J’ai lu, contrairement à Mein Kampf, la réédition de 1979. Très intéressant. Le titre est , je crois, « Hitler m’a dit »…
Procurez vous la version intégrale en arabe : c’est régulièrement un best seller pour son éditeur du Caire !….
Regardez bien et analysez le contexte, l’Allemagne se veut avoir la plus forte armée d’Europe et faire la guerre aux Russes et pour ce faire il faut passer par quelques autres pays ..
Bon résumé.
Je m’étais penché sur la publication de Mein Kampf par les Nouvelles Editions Latines.
La traduction aurait effectuée par un ingénieur, pas un spécialiste des traductions allemand-français.
Problème, une maison d’édition connue et existante de nos jours a accepté de publier une édition édulcorée de Mein Kampf.
Parmi les destinataires de la traduction de Sorlot, les politiques de l’époque, des personnes qui comptaient ! Il n’est pas dit combien l’ont lu…

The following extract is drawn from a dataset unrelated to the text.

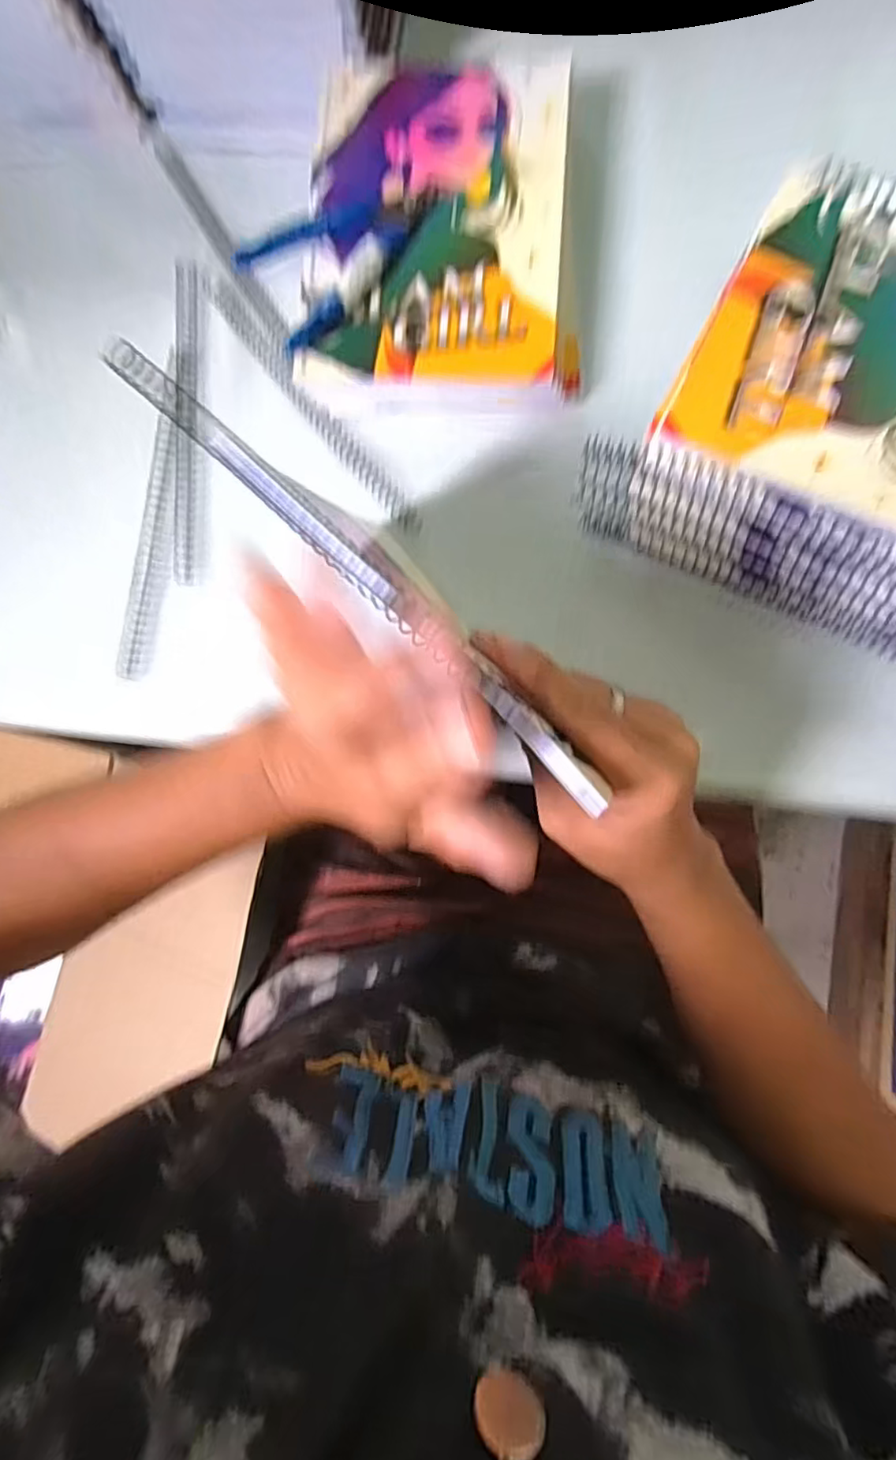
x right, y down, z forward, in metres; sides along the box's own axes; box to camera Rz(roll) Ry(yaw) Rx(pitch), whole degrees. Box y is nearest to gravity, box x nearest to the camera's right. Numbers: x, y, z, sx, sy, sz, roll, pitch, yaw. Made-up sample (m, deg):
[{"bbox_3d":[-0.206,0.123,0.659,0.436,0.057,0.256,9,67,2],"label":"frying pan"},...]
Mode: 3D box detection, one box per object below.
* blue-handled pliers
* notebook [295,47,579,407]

Et des fois qu’après coup on tente de comprendre, Mein Kampf est toujours interdit en France…
Il ne l’est plus depuis longtemps. Une édition a été faite, il y a
Fausse manip. Je recommence. Plus interdit. Une réédition, entre autres, il y a qq années, assez chère, mais contenant des commentaires et explications. Malheureusement, je ne saurai vous indiquer l’éditeur.
Mea Culpa, mes informations sont obsolètes.